Their toilet was broken but this trip back they could see out of
their compartment window and once again they missed their complimentary meal
when Johnny insisted on this train they would most likely have two sittings
since it was much bigger than the one they had come down on and so finished
shaving as the bell continued to toll for them and when they came out they were
told the dining car with all the different vending machines was left back at
the last stop.
For the rest of the fifteen hour trip north the rumbling of
their stomachs matched that of the train's ....

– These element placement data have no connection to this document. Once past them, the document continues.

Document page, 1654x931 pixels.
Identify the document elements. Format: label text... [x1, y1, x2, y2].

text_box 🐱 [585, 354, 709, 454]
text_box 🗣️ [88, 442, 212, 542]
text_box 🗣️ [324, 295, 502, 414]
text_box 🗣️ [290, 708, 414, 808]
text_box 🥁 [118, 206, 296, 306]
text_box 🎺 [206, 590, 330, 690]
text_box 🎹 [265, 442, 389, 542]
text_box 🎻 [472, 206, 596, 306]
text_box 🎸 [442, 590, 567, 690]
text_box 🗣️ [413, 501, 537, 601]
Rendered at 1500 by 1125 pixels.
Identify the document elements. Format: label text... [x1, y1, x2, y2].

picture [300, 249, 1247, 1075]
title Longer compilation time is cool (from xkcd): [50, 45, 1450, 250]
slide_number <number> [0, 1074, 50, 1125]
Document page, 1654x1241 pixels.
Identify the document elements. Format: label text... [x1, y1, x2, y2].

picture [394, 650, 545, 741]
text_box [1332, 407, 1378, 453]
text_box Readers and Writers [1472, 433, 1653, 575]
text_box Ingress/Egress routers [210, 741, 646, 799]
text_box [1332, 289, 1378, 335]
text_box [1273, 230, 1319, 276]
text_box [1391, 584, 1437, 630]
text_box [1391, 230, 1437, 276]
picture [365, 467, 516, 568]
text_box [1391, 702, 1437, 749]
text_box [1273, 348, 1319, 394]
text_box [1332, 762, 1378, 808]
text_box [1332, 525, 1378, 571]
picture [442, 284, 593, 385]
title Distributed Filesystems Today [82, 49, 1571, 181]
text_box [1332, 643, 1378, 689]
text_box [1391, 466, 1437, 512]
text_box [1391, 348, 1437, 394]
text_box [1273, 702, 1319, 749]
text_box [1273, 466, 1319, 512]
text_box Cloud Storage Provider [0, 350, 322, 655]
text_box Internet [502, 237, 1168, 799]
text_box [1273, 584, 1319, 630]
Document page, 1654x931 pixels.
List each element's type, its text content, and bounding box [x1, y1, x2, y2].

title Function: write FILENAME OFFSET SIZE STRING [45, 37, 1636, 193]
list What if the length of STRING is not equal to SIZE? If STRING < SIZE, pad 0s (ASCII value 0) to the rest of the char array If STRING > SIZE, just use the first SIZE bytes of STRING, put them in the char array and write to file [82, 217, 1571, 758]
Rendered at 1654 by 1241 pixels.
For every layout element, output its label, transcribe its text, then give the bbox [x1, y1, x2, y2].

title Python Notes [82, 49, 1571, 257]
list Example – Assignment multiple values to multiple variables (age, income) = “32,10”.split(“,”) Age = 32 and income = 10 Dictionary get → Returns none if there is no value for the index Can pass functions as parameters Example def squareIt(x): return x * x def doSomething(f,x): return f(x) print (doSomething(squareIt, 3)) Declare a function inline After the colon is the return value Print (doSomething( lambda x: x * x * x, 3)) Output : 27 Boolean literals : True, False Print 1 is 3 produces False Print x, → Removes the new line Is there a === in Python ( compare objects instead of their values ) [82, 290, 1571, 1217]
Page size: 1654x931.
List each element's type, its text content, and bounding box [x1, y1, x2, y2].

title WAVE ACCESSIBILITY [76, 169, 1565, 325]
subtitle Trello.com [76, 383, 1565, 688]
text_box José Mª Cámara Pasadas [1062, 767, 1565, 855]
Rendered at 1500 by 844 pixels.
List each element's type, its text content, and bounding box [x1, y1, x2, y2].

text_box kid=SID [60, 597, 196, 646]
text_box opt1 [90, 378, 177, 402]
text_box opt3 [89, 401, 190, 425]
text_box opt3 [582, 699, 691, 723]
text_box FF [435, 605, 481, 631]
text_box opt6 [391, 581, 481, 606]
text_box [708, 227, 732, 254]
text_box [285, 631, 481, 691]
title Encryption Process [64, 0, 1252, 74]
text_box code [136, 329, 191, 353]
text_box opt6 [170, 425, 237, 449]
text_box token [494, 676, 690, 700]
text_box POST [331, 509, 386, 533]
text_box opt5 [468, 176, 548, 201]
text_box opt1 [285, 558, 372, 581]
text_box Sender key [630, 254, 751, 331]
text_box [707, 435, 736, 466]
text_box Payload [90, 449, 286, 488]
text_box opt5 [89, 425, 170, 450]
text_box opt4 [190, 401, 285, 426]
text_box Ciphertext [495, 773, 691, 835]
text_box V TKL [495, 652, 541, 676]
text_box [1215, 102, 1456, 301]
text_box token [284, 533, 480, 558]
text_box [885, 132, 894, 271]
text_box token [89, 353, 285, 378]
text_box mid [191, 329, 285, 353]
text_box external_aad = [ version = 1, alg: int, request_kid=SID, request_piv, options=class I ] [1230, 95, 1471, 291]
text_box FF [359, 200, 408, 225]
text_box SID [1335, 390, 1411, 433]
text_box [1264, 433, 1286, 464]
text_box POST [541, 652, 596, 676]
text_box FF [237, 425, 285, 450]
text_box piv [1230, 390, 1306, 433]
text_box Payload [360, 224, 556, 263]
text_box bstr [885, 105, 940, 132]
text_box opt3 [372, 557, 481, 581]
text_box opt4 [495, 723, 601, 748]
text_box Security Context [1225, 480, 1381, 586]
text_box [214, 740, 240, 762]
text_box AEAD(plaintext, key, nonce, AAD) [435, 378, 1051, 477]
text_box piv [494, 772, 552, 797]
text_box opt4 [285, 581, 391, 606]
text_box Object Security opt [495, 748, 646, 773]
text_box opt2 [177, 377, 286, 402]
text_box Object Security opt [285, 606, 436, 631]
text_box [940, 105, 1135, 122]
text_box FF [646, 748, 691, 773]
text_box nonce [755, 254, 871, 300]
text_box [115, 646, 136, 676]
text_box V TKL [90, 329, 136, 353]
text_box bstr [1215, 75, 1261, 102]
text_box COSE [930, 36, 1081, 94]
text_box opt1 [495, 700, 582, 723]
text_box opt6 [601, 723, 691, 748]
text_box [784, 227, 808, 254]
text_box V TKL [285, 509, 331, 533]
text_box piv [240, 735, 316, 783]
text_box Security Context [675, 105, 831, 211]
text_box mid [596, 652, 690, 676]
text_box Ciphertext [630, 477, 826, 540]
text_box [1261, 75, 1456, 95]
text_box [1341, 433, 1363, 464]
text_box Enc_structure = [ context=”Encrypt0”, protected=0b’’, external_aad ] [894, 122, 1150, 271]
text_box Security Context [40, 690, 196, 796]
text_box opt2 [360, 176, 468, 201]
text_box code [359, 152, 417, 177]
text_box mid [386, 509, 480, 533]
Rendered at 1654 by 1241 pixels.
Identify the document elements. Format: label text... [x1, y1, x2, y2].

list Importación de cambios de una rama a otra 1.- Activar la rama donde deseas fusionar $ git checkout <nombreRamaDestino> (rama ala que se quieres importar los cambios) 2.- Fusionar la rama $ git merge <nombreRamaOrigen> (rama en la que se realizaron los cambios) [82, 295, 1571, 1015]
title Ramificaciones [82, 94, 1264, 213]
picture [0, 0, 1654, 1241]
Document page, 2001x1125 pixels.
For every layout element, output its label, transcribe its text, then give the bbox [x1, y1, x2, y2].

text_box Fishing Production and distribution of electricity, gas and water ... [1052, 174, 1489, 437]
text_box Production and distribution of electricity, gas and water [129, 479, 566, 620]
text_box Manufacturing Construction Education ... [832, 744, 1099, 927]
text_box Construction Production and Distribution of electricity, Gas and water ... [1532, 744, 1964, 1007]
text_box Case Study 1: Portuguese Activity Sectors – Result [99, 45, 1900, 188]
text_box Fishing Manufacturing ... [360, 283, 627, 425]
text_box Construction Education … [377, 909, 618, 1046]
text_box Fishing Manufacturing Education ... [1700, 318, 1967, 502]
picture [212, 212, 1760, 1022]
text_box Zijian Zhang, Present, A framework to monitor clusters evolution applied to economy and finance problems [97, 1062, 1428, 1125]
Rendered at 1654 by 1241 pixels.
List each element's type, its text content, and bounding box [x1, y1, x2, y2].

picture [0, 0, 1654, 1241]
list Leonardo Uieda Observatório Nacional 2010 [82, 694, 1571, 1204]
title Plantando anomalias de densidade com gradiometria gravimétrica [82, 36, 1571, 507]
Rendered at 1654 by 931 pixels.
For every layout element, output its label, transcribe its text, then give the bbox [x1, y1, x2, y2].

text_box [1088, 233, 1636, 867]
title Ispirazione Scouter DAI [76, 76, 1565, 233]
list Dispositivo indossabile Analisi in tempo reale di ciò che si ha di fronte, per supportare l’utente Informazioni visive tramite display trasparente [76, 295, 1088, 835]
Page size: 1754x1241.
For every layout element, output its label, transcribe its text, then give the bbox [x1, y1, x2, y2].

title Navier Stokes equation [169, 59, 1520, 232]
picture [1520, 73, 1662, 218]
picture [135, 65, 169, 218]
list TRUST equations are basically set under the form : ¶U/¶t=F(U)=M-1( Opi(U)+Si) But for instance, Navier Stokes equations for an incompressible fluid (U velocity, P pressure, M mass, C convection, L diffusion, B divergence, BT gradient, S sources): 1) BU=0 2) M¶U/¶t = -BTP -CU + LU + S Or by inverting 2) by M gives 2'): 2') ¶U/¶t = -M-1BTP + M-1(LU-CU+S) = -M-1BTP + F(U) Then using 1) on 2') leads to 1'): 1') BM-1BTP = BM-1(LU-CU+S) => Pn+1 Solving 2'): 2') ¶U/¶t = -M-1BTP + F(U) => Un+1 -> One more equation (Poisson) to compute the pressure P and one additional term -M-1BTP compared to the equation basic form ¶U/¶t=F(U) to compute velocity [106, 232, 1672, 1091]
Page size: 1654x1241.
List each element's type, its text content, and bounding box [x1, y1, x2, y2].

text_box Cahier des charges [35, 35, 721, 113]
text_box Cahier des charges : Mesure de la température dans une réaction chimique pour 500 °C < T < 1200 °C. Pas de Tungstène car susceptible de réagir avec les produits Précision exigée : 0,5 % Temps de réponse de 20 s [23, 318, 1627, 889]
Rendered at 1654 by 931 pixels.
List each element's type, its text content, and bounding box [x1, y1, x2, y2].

As he walked in this old section of town he felt as if he had
returned a hundred years in the past where the once free proud Indian-Mexicans
had dwelled in new building. When the furtive whistles began after his so many
steps he flashed back to an eleven year old kid staring at a picture depicting
Custer's Last Stand and now he realized what the guy was thinking when viewing
the eighty million Indians looking down at him from a hundred ridges: Look at
all those fucking Indians! He was sort of glad only whistles accompanied his
walk and stopped when he left the old neighborhood and just before the park
entrance he spotted a guy wearing blond hair and he hoped it was the guy's;
rushing up to him nearly out of control with eyes glazed surrounded by sweat
and in a trembling Custer like voice he asked the guy if he were a USA person.
Johnny jumped with excitement when the man replied: "I'm a bloody Englishman,
sir."
"You were once our mother country! And because you taxed us for
past services-"
"Are you quite all right?" the blond man said.
Johnny got a grip on himself literally as he often did talk
around a point he was trying to make and he finally asked him if he knew of any
reasonable accommodations in the area.
When the man told him of one about two miles out of town, Johnny
almost kissed him but his culture rivaled the macho shit of the conquistadors
and so he just pumped his hand for a minute and then began a big run to Linda
Ann who was still wearing the same expression; only now it had an added
ingredients of anger and disdain.
Within minutes they were in a cab and so excited he was he
didn't realize his front seat tilted so much that he was leaning so far
backward that he could see Linda Ann from ankle to head.
Getting out of the cab just in front of the very nice looking
hotel, Johnny bent to get the suitcases but up on the upswing he could not
manage to get back into an erect position. He whispered painfully to her to get
a room and not to worry about the price.
Linda Ann came back in five minutes telling him it was
thirty-five dollars. He nodded and smiled and began his hunch back of Notre
Dame walk; not able to see the smile on Linda Ann's face.